## What to do:
Every line below between the one holding "ring mcp: (296, 342)" and the one holding "ring tip: (599, 418)", inclusive, should be copied exactly, and no other line.

---+---

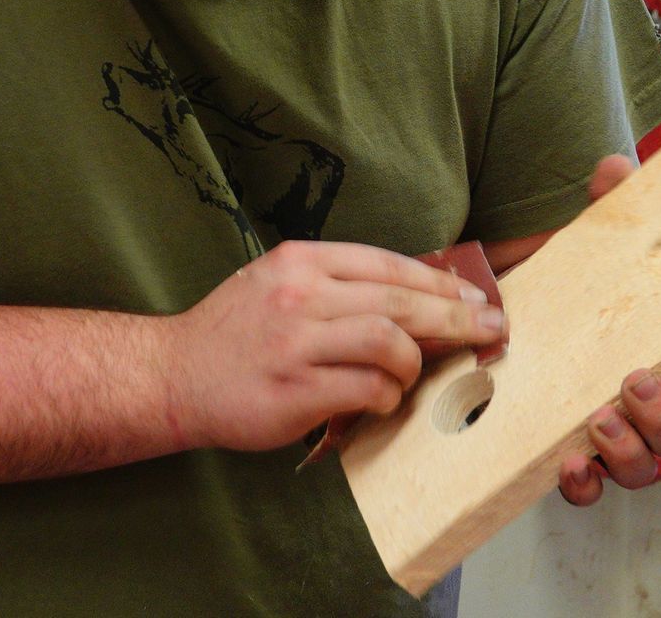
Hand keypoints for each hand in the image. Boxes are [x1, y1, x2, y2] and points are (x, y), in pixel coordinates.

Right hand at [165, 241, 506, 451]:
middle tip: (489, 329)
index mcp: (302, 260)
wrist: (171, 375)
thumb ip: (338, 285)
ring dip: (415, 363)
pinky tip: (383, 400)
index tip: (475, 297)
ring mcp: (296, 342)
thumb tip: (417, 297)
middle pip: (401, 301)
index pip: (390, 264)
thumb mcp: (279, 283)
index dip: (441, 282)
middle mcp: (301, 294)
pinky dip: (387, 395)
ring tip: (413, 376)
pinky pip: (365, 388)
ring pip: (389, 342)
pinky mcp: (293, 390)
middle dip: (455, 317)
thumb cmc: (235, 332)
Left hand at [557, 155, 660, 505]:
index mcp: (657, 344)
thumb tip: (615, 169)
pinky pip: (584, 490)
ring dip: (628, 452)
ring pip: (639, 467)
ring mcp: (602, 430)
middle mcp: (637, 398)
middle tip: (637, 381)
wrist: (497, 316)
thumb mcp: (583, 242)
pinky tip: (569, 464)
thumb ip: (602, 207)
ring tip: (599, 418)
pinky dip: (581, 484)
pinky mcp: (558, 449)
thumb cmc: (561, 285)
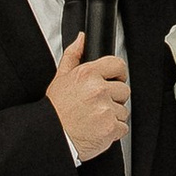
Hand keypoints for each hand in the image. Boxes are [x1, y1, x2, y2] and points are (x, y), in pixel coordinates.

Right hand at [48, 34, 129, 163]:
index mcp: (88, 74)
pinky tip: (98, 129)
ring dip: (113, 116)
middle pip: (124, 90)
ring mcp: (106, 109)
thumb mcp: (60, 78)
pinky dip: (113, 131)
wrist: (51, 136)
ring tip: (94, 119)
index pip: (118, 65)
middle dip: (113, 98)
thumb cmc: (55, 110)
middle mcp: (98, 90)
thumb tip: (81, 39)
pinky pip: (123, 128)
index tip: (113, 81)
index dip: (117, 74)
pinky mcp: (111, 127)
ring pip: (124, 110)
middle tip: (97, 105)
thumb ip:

---+---

## Expected answer:
ring mcp: (296, 342)
thumb tip: (417, 297)
middle pip: (401, 301)
index pip: (390, 264)
thumb mcp: (279, 283)
index dip: (441, 282)
middle mcp: (301, 294)
pinky dip: (387, 395)
ring tip: (413, 376)
pinky pip: (365, 388)
ring pip: (389, 342)
pinky mcp: (293, 390)
middle dip: (455, 317)
thumb cmc: (235, 332)
Left hand at [557, 155, 660, 505]:
index mcp: (657, 344)
thumb tip: (615, 169)
pinky pip: (584, 490)
ring dip: (628, 452)
ring pip: (639, 467)
ring mcp: (602, 430)
middle mcp: (637, 398)
middle tip: (637, 381)
wrist: (497, 316)
thumb mcp: (583, 242)
pinky tip: (569, 464)
thumb ip: (602, 207)
ring tip: (599, 418)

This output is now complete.